The US and the EU have reached common ground on the former’s Inflation Reduction Act and the latter’s European Green Deal, Ursula von der Leyen has revealed.
In a speech made available on the EC’s website, the European Commission (EC) president lauds the fact that the “two biggest and most-advanced economies in the world are now moving in the same direction”, leading her to “welcome the Inflation Reduction Act for its massive investment in clean tech”.
Von der Leyen said the two sides had come to agreement on whether European carmakers would be allowed access to the US market and receive US tax breaks. She also said there had been discussion around critical raw materials for the batteries used in electric vehicles, and whether those of European origin would be treated in the same way as those emanating from the US. This, she said, would “secure strong supply chains for batteries in Europe and ensure access to the US market”.

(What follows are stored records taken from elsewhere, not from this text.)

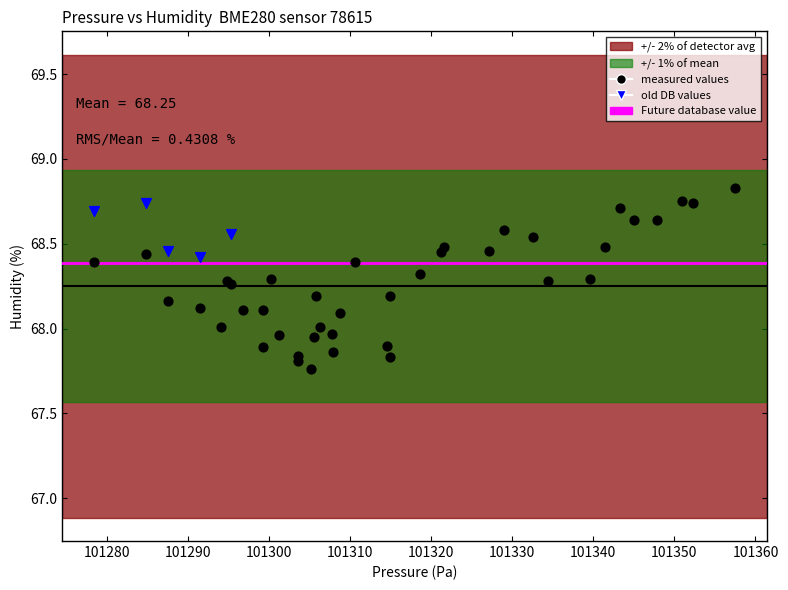

Which series has the widest spread of Y values?

measured values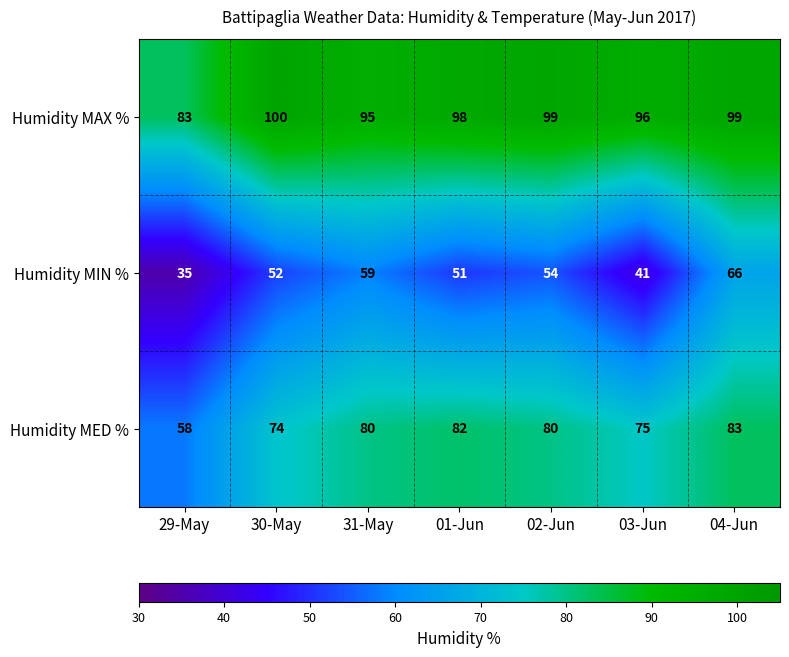

What is the spread (max minus min) of values at 01-Jun?

47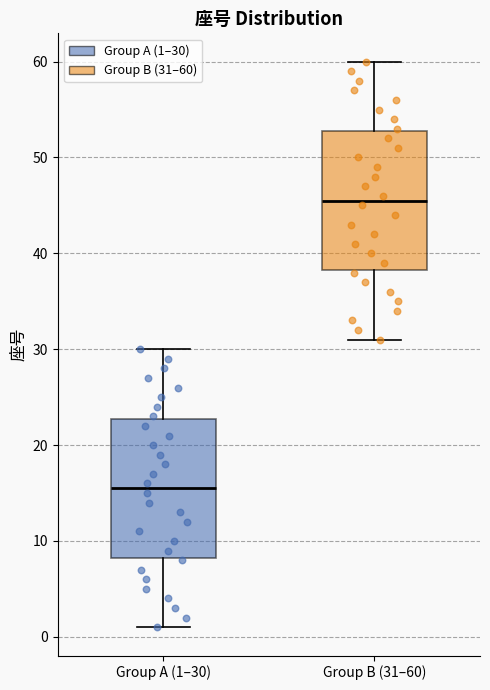

Which box has the lowest median line?

Group A (1–30)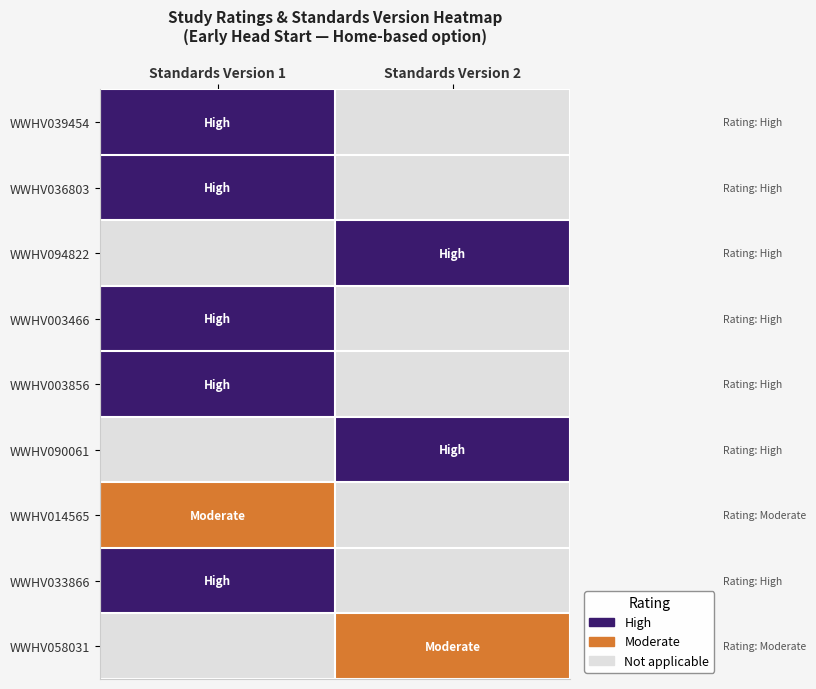

At how many categories does at least one series exceed 1?

2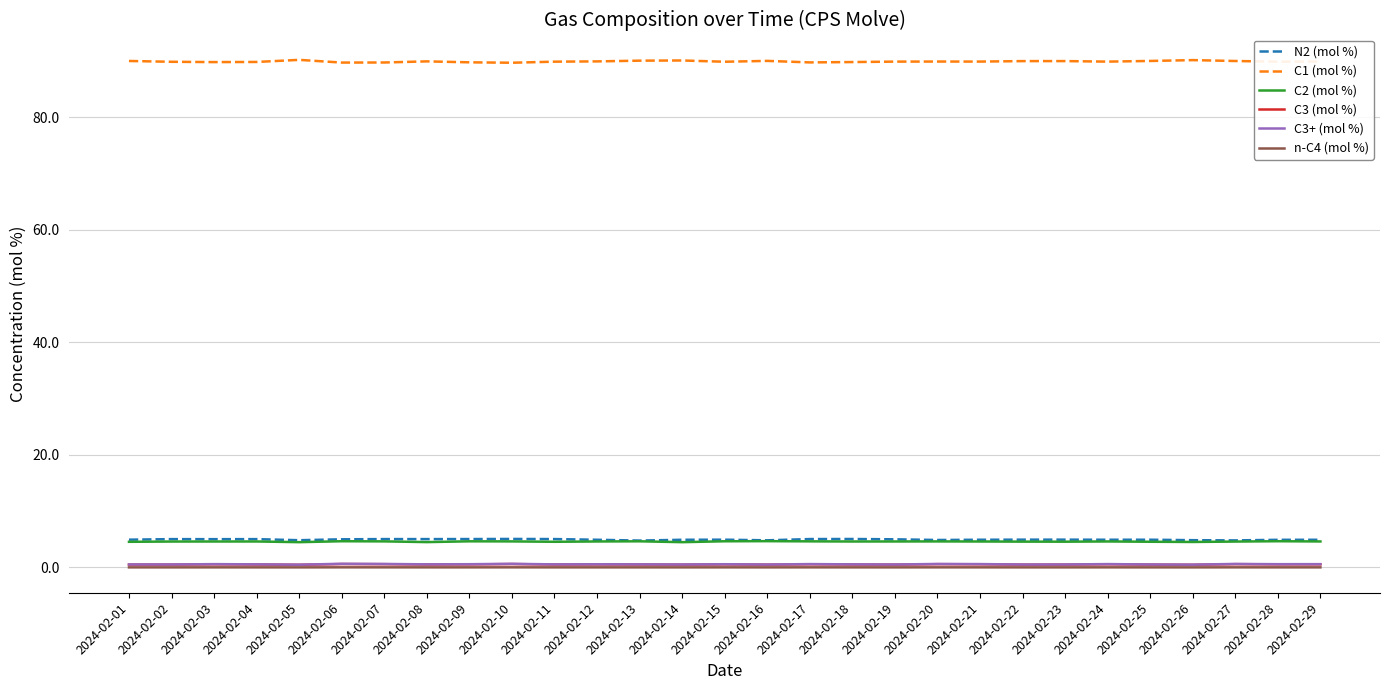

Is this an area chart (filled region under the line)?

No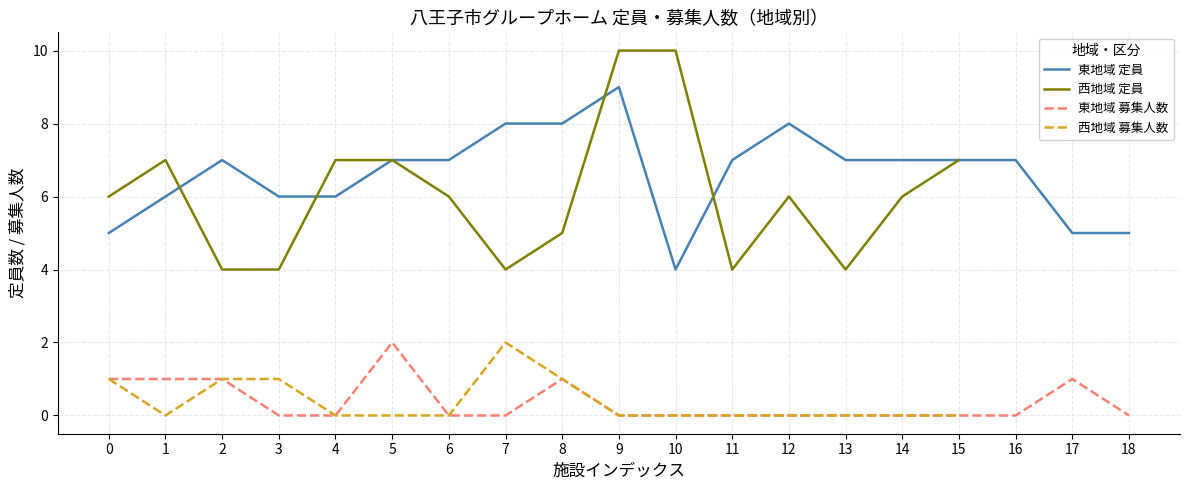

Is it true that 東地域 募集人数 equals 0 at 3?

True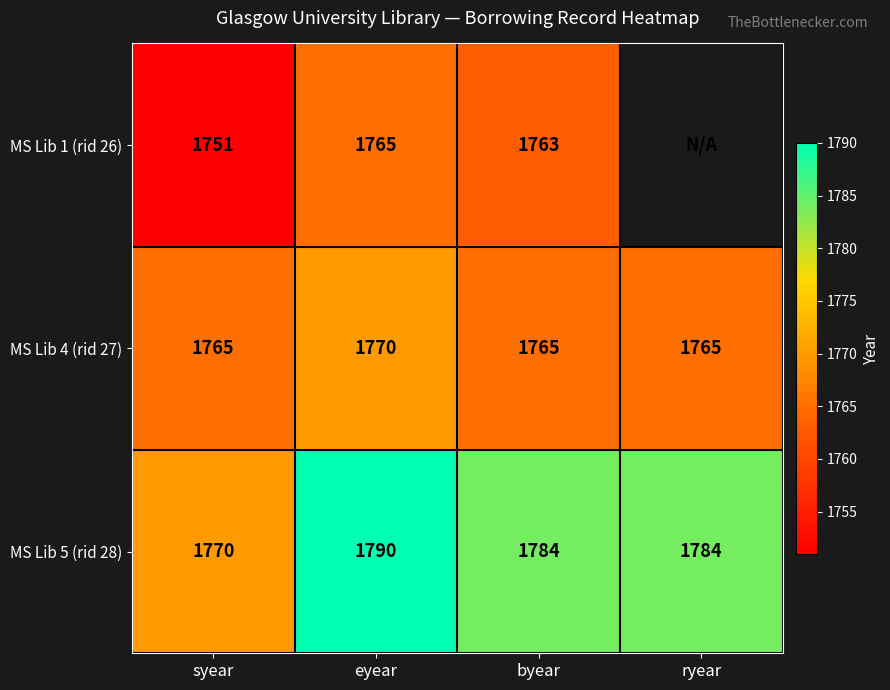

Count the MS Lib 5 (rid 28) values in the range 1784 to 1790.

3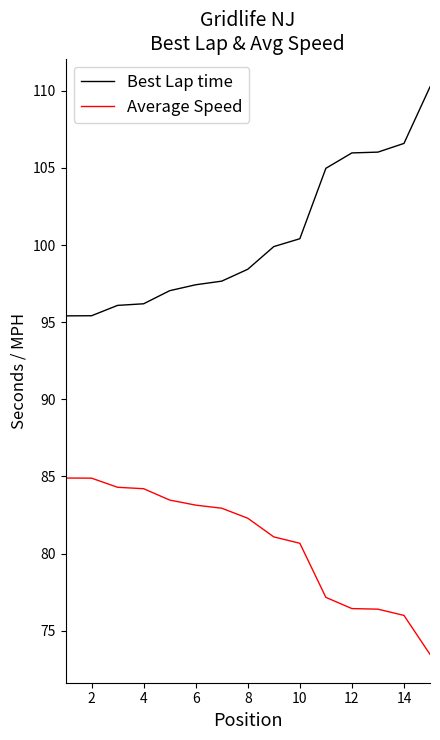

What is the smallest value displayed?

73.5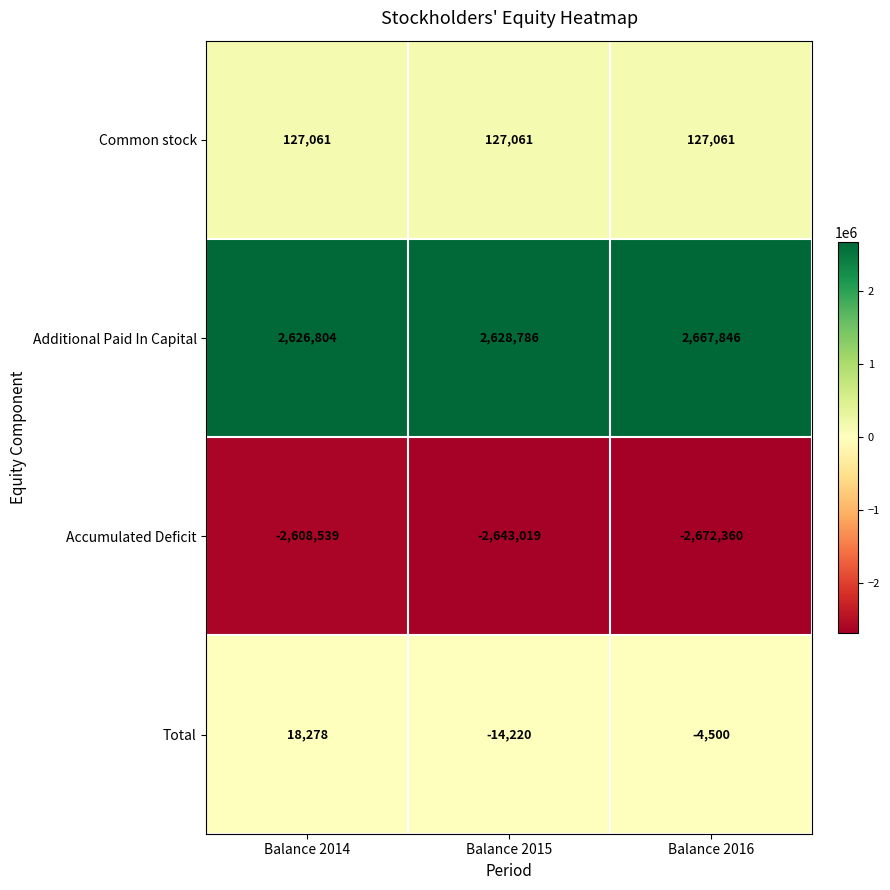

Between Balance 2014 and Balance 2015, which series saw the biggest shift?

Accumulated Deficit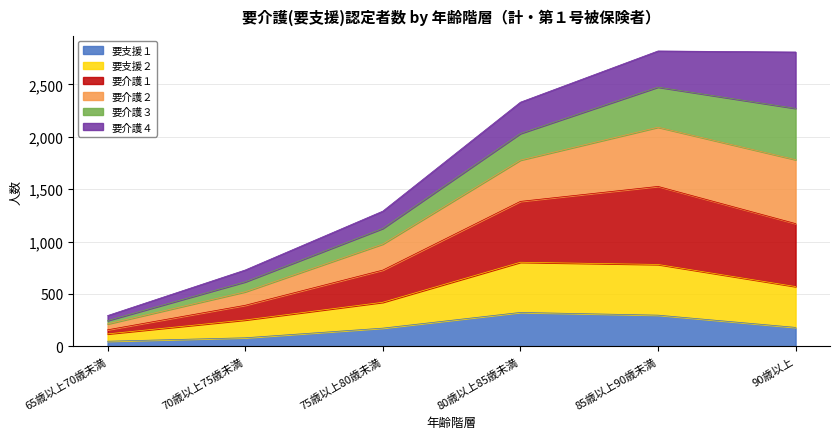

What is the maximum value for 要支援１?

324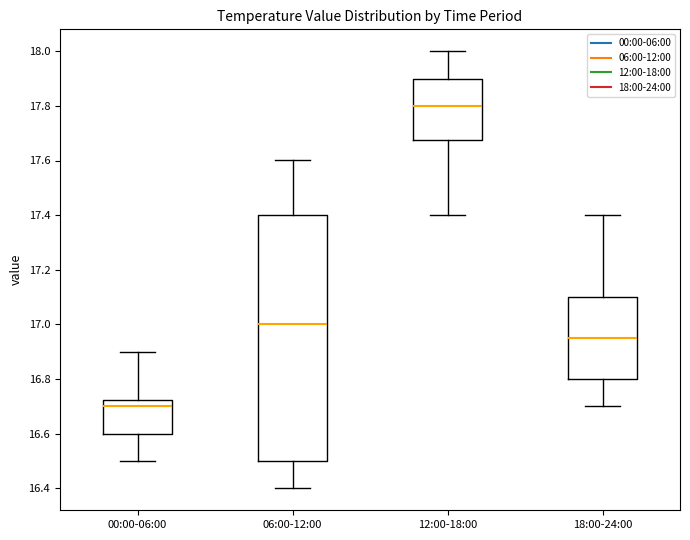

Which box's median line is the highest?

12:00-18:00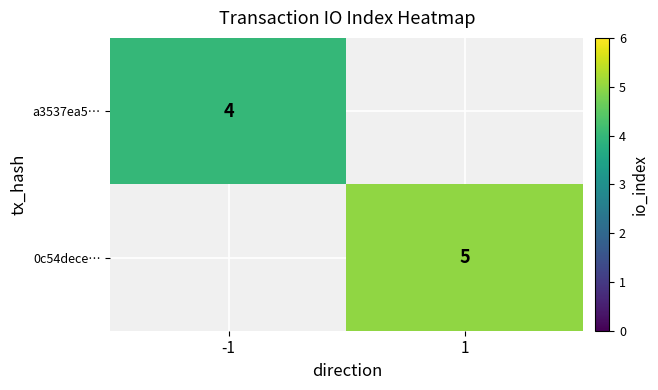

The value of 0c54dece… at 1 is 8. True or false?

False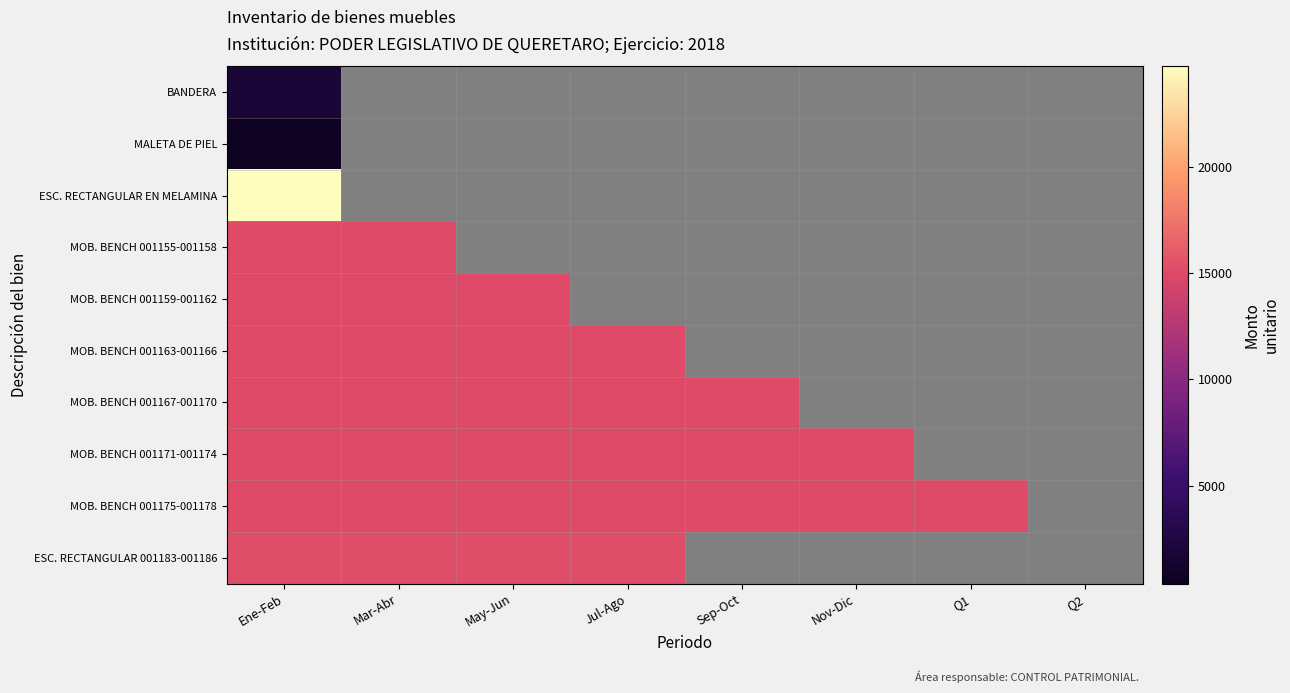

Rank the series by their maximum value, from lowest to highest.

MALETA DE PIEL, BANDERA, MOB. BENCH 001155-001158, MOB. BENCH 001159-001162, MOB. BENCH 001163-001166, MOB. BENCH 001167-001170, MOB. BENCH 001171-001174, MOB. BENCH 001175-001178, ESC. RECTANGULAR 001183-001186, ESC. RECTANGULAR EN MELAMINA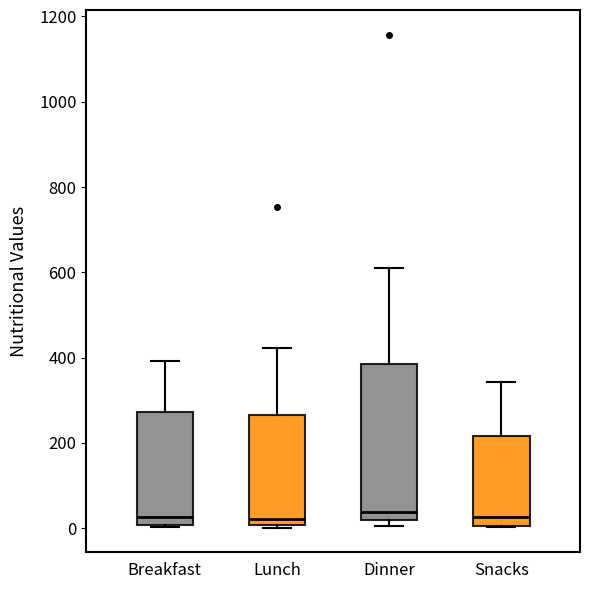

Reading left to right, read every box against the y-axis: the position of its median line, the range the box covers, and the ends of its whiskers. The values are not printed on the chart, so give them approximately, as read against the axis.

Breakfast: median 20, box 0 to 280, whiskers 0 to 400
Lunch: median 20, box 0 to 260, whiskers 0 (just below the box's lower edge) to 420
Dinner: median 40, box 20 to 380, whiskers 0 to 600
Snacks: median 20, box 0 to 220, whiskers 0 to 340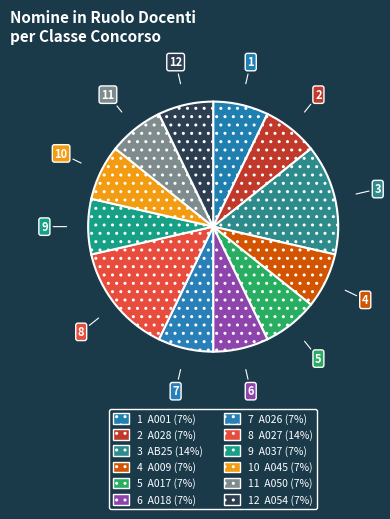

How many slices are in this pie chart?

12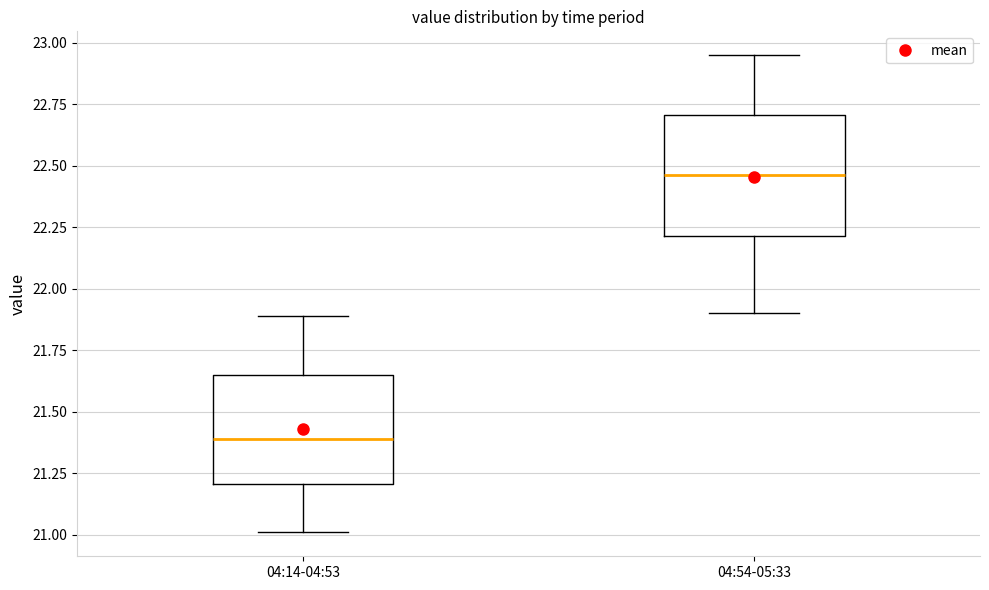

Which box has the highest median line?

04:54-05:33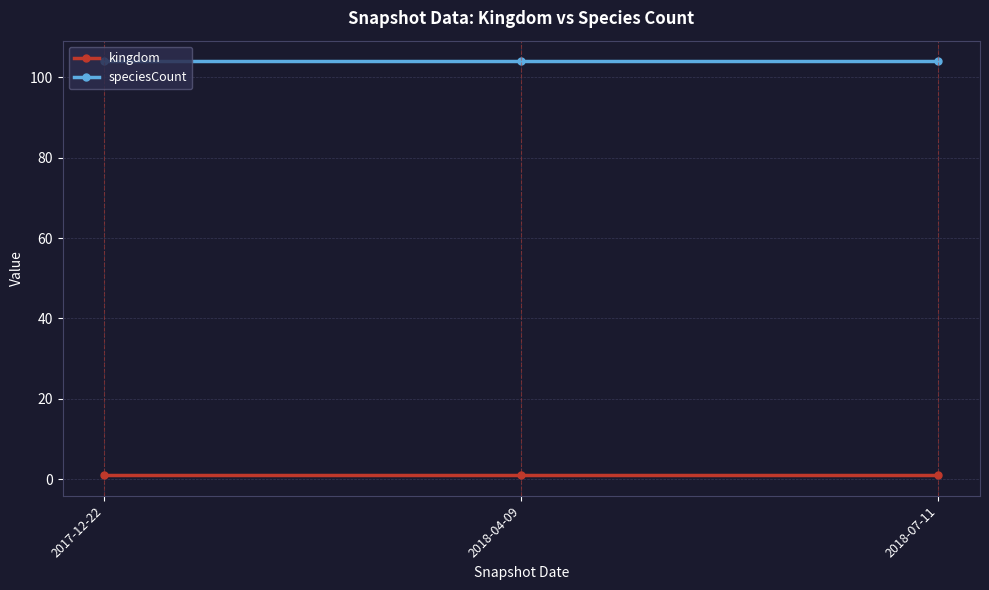

What is the greatest value displayed?

104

“That is good news overall,” Von der Leyen continued. “But let me be clear: negotiations can only solve some of the most concerning issues. The big bulk of work still lies with us in Europe. We Europeans need to get better at nurturing our own clean-tech industry. We need to speed up, we need to simplify procedures, we need to grant better access to public and private finance.
‘The race is on’
“Global investment in the clean transition topped $1tn [€940bn] last year. That is 30% more than the year before. And if you look at the global market for net-zero technologies, it is set to triple by 2030. In other words: the race is on. The race on who is going to be dominant in this market in the future. We must get our act together if we want to stay front-runners. We must nurture our own clean-tech industrial base, both to create good jobs, well-paying jobs here in Europe and, of course, to ensure access to the clean solutions we so urgently need. And that is what the European Green Deal Industrial Plan is all about.”
The US’s Inflation Reduction Act of 2022 had provoked concern on the continent in recent months. Back in August, the head of global green energy company Fortescue Future Industries suggested it had the potential to cause Europe to miss its green targets. Speaking to the FT, Mark Hutchinson, the former head of GE Europe who is now running Fortescue, explained large-scale hydrogen projects on the continent could see the funds used to power them move to the US to take advantage of the tax credits offered under Biden’s new legislation.
‘Make it in America’ provisions
According to the White House’s own website: “For the first time ever, the Inflation Reduction Act establishes ‘Make it in America’ provisions for the use of American-made equipment for clean energy production. The law provides expanded clean energy tax credits for wind, solar, nuclear, clean hydrogen, clean fuels and carbon capture, including bonus credits for businesses that pay workers a prevailing wage and use registered apprenticeship programmes.”
And in November, Ignacio Galán, executive chair of Iberdola, predicted the US would become a more-attractive destination for clean energy investment as a result. Speaking to the FT, he said the act made the country a “very much more appealing” place in which to invest. Galán went on to criticise the EU’s proposed cap on electricity generation revenues and his home country’s potential windfall tax on big energy companies.
Elsewhere, the UK saw the collapse of Britishvolt in January when the firm went under, reportedly owing £160m to creditors. It has since been bought by Australian firm Recharge Industries.